- **Written exercise 1**: In the listing, begin at the line that has "name author: (Hook.) K. Koch" and stop after the line that has "locality: In the Sierra Madre". Give those lines again with "locality" swapped for "site" and everything else unchanged.

ROANOKE TIMES

                         Roanoke Times
                 Copyright (c) 1995, Landmark Communications, Inc.

DATE: WEDNESDAY, June 9, 1993                   TAG: 9306090034
SECTION: EXTRA                    PAGE: 1   EDITION: METRO 
SOURCE: BETH MACY STAFF WRITER
DATELINE: BOISSEVAIN                                LENGTH: Long


POKIN' FUN

Just listen to Dave Phipps go on about poke salad, the newly elected official native vegetable of Tazewell County:

"It keeps you regular, like taking a laxative."

"It creates virility. You look at my father: He's been eating poke salad since 1911; he's fathered 13 kids - and he said that's just the ones here locally."

"The ideal thing is to pick poke before it peaks - or it'll make you puke."

Flour up the leaves and fry it: "It tastes just like fish."

Flour up the stalks and fry it: "It tastes just like asparagus."

What is poke salad, and why's it such a big deal here lately?

- **Material**:
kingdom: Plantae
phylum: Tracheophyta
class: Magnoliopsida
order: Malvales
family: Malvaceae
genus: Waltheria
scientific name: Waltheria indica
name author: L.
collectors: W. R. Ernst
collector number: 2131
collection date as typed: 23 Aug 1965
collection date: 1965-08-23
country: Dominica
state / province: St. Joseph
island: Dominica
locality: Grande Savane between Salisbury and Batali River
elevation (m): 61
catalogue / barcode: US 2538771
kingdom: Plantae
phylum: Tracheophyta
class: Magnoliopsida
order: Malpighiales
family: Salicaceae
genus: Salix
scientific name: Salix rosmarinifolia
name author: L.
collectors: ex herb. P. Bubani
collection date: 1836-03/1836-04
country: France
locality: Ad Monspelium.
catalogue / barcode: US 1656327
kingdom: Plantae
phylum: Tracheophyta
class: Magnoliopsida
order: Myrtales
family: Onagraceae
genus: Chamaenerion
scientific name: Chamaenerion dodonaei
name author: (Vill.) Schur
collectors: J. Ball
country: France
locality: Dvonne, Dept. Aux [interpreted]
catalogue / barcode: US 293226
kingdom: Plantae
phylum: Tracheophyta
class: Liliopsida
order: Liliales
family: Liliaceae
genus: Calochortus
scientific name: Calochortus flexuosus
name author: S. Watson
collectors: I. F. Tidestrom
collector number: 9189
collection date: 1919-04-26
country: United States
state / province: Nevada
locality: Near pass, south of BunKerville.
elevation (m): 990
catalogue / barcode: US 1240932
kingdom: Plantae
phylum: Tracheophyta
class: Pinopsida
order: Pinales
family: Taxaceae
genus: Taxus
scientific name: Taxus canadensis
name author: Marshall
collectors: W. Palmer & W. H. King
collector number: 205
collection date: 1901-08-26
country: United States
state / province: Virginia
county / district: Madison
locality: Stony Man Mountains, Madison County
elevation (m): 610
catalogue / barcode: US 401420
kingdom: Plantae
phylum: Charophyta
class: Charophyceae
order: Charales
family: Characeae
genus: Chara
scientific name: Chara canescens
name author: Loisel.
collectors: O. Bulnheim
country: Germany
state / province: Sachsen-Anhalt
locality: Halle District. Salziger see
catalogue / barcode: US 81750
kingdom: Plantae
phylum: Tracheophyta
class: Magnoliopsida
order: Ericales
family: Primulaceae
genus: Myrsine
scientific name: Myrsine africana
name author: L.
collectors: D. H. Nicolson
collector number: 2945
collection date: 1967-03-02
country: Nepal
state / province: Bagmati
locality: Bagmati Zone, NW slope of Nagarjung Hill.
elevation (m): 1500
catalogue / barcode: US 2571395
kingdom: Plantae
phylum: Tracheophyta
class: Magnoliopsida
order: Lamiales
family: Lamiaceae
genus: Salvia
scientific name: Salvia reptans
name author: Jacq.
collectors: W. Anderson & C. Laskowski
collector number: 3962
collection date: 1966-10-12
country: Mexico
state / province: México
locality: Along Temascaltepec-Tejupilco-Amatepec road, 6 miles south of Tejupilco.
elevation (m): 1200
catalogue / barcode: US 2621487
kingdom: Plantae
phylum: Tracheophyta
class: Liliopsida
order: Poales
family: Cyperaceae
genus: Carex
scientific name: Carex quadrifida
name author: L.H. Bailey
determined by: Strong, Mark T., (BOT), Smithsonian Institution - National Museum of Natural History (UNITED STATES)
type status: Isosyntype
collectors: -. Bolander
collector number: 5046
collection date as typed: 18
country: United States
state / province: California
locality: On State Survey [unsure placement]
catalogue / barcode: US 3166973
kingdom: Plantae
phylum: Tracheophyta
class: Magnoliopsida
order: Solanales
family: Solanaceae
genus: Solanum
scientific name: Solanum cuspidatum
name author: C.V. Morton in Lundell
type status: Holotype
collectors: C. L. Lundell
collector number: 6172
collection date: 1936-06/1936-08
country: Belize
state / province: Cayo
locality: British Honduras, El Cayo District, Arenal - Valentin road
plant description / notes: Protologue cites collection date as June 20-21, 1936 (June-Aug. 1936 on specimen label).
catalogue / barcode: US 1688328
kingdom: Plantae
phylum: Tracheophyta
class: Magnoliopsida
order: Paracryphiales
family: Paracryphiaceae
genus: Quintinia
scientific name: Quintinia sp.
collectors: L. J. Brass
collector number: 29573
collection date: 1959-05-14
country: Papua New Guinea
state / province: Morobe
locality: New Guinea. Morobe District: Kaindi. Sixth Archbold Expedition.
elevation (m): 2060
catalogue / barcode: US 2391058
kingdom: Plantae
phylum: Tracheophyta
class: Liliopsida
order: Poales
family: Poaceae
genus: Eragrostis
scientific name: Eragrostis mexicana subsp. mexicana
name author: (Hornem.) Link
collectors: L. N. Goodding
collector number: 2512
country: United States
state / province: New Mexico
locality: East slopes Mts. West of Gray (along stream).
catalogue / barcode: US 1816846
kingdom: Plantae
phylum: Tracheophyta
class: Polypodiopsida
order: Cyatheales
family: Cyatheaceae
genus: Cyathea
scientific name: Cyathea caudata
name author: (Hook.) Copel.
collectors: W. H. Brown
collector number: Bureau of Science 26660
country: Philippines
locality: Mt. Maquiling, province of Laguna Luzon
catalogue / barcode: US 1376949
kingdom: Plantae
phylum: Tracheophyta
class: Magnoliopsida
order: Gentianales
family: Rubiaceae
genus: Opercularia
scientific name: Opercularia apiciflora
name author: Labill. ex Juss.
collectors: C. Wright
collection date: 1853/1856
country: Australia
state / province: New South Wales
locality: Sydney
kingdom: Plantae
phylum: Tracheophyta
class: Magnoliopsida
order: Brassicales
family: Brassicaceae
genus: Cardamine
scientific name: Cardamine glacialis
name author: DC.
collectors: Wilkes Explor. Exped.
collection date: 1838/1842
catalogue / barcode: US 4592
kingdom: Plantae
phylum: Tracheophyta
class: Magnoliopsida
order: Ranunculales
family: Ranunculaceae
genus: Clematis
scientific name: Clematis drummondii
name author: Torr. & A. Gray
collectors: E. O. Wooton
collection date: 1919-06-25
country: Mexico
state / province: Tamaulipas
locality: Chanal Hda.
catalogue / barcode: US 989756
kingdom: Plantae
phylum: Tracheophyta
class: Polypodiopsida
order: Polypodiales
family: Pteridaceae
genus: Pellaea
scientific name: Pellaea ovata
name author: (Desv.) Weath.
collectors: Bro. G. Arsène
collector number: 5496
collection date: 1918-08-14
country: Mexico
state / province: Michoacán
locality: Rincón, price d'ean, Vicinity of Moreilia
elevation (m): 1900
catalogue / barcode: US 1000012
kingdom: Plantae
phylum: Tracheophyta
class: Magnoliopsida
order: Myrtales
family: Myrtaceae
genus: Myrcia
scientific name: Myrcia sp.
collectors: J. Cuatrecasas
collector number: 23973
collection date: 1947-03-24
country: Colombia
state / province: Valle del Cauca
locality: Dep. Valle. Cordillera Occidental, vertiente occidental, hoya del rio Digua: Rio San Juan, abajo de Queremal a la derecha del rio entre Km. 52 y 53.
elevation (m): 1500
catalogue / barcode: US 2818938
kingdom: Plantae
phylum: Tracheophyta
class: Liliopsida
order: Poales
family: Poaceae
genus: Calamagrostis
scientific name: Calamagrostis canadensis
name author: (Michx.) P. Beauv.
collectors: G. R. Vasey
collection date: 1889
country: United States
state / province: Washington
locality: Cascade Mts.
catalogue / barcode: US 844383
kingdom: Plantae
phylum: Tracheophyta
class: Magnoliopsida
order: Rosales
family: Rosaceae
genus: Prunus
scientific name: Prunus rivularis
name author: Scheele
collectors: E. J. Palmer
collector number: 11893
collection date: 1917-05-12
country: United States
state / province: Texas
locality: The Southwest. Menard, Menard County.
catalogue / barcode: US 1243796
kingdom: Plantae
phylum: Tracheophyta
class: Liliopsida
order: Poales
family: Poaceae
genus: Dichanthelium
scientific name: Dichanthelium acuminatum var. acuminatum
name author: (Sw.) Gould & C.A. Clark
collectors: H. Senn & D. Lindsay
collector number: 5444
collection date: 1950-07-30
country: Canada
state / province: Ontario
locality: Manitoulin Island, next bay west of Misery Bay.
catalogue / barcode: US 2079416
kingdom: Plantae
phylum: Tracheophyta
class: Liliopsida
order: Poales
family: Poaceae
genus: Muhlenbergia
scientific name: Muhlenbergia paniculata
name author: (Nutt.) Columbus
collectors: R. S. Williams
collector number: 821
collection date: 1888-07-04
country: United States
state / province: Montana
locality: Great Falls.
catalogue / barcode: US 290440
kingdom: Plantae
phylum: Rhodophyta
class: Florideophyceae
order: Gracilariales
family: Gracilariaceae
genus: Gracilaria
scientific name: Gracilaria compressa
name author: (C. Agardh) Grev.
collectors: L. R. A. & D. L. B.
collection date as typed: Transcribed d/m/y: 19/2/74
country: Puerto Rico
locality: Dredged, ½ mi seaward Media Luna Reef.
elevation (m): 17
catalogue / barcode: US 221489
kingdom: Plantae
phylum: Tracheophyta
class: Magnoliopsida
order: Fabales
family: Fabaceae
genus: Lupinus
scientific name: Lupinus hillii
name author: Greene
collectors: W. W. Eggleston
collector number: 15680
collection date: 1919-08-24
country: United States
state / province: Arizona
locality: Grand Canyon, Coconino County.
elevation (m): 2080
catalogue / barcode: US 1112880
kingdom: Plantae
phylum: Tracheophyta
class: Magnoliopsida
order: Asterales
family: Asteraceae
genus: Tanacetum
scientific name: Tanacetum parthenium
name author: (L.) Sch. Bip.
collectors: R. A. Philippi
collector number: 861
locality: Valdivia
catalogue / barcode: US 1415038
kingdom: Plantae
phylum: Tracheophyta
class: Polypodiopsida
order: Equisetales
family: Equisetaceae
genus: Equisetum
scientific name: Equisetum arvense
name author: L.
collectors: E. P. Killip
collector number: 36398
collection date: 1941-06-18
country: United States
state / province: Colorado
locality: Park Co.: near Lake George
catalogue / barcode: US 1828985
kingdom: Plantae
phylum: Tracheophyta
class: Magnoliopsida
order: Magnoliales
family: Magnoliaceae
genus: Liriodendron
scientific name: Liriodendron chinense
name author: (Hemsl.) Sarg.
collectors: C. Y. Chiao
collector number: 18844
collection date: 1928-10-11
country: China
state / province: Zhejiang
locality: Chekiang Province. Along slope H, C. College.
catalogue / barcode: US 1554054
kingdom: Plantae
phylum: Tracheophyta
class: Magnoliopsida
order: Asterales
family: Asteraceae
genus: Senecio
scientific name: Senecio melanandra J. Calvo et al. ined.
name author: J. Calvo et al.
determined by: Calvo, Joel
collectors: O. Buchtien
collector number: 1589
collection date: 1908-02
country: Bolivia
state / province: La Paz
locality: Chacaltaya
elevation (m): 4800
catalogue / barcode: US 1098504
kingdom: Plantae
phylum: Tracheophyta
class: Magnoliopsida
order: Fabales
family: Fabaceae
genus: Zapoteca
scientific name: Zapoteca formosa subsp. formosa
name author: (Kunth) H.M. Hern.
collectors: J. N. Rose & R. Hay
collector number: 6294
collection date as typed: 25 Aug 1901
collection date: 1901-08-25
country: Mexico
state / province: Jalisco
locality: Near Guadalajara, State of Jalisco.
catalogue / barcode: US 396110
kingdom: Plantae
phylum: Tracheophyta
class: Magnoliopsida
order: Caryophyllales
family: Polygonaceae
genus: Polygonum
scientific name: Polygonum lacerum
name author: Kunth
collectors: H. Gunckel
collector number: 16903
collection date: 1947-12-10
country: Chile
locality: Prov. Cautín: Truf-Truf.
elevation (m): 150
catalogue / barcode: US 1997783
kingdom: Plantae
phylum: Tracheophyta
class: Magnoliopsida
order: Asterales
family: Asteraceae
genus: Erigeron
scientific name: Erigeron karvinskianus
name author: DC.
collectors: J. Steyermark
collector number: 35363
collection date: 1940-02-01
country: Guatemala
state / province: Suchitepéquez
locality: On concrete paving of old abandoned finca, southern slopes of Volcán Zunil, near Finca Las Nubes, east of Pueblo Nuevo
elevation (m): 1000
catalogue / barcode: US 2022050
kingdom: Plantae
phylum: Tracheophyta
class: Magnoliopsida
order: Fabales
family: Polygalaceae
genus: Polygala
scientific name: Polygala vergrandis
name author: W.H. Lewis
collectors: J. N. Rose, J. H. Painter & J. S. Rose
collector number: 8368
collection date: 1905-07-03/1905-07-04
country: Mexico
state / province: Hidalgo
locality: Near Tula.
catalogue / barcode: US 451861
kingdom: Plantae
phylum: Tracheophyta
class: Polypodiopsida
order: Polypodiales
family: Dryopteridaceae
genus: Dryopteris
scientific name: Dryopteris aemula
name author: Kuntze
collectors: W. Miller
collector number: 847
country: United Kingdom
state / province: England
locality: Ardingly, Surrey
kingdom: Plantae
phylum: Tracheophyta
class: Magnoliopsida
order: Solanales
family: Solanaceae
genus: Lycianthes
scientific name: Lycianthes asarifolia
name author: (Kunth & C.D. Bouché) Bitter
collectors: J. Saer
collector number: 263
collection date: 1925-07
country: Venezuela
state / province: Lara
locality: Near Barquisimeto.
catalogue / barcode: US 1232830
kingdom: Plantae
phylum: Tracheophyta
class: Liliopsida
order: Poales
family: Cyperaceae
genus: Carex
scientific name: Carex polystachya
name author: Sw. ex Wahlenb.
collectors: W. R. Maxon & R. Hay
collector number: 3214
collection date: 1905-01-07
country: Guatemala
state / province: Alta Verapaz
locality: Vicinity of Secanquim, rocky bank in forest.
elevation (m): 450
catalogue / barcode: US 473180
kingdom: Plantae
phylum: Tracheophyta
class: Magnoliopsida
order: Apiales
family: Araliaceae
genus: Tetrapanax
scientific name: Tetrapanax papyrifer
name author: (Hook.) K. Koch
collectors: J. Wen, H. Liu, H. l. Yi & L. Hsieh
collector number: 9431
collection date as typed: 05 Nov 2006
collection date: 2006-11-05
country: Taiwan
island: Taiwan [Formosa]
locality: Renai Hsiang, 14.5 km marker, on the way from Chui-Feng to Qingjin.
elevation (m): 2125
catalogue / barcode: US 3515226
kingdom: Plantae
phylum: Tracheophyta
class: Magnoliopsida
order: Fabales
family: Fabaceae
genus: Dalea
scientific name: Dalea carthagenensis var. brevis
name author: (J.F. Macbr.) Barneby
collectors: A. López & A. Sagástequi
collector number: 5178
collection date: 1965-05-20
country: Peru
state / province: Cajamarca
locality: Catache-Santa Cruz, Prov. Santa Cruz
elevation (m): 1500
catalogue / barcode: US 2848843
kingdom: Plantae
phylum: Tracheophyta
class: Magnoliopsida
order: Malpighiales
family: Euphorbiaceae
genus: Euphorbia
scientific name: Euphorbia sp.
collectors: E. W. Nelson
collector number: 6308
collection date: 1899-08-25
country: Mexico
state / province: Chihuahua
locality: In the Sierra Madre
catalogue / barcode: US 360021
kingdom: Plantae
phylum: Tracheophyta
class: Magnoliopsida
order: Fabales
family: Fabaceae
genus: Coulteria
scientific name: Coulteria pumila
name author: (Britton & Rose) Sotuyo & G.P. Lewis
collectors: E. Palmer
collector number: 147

- **Written exercise 2**: Write the next part of the newspaper article on poke salad in Tazewell County, beginning right after its closing question.

- **Task output 1**:
name author: (Hook.) K. Koch
collectors: J. Wen, H. Liu, H. l. Yi & L. Hsieh
collector number: 9431
collection date as typed: 05 Nov 2006
collection date: 2006-11-05
country: Taiwan
island: Taiwan [Formosa]
site: Renai Hsiang, 14.5 km marker, on the way from Chui-Feng to Qingjin.
elevation (m): 2125
catalogue / barcode: US 3515226
kingdom: Plantae
phylum: Tracheophyta
class: Magnoliopsida
order: Fabales
family: Fabaceae
genus: Dalea
scientific name: Dalea carthagenensis var. brevis
name author: (J.F. Macbr.) Barneby
collectors: A. López & A. Sagástequi
collector number: 5178
collection date: 1965-05-20
country: Peru
state / province: Cajamarca
site: Catache-Santa Cruz, Prov. Santa Cruz
elevation (m): 1500
catalogue / barcode: US 2848843
kingdom: Plantae
phylum: Tracheophyta
class: Magnoliopsida
order: Malpighiales
family: Euphorbiaceae
genus: Euphorbia
scientific name: Euphorbia sp.
collectors: E. W. Nelson
collector number: 6308
collection date: 1899-08-25
country: Mexico
state / province: Chihuahua
site: In the Sierra Madre

- **Task output 2**:
Just ask Dave Phipps, the Hopkins Holler native - "that's holler with an E-R, not an O-W," he says - a man who thinks it's high time Southwest Virginia residents start cashing in on their hillbilly image, instead of shying away from it. Phipps went before the Tazewell County board of supervisors last month and talked them into giving the wild, ubiquitous poke green official vegetable status.

And if it boosts the popularity of Boissevain's second annual poke salad festival coming up this weekend - not to mention the Coal Miner's Memorial Museum and Park, both of which Phipps spearheaded - well, that's fine by him, too.

Phipps and the supervisors made national news last month with their poke pontificating, in part because of one supervisor's refusal to sanction the green.

"People from Roanoke east, they sorta still think we're hillbillies anyway," says supervisor James Hale, the lone dissenter and poke opponent. "I just don't think it's a good image for us to be promoting."

But Phipps and the other supervisors, it turns out, do.

They're getting some decent country mileage out of it, too.

We were greeted in Boissevain by a committee of poke protagonists, with instructions to make this story "as hillbilly as you can." That, from retired postmaster and keeper of the poke-lore Bo Harmon, sitting on a bench under a tree in front of Phipps' convenience store and Boissevain's central meeting place, the Friendly Oak Store.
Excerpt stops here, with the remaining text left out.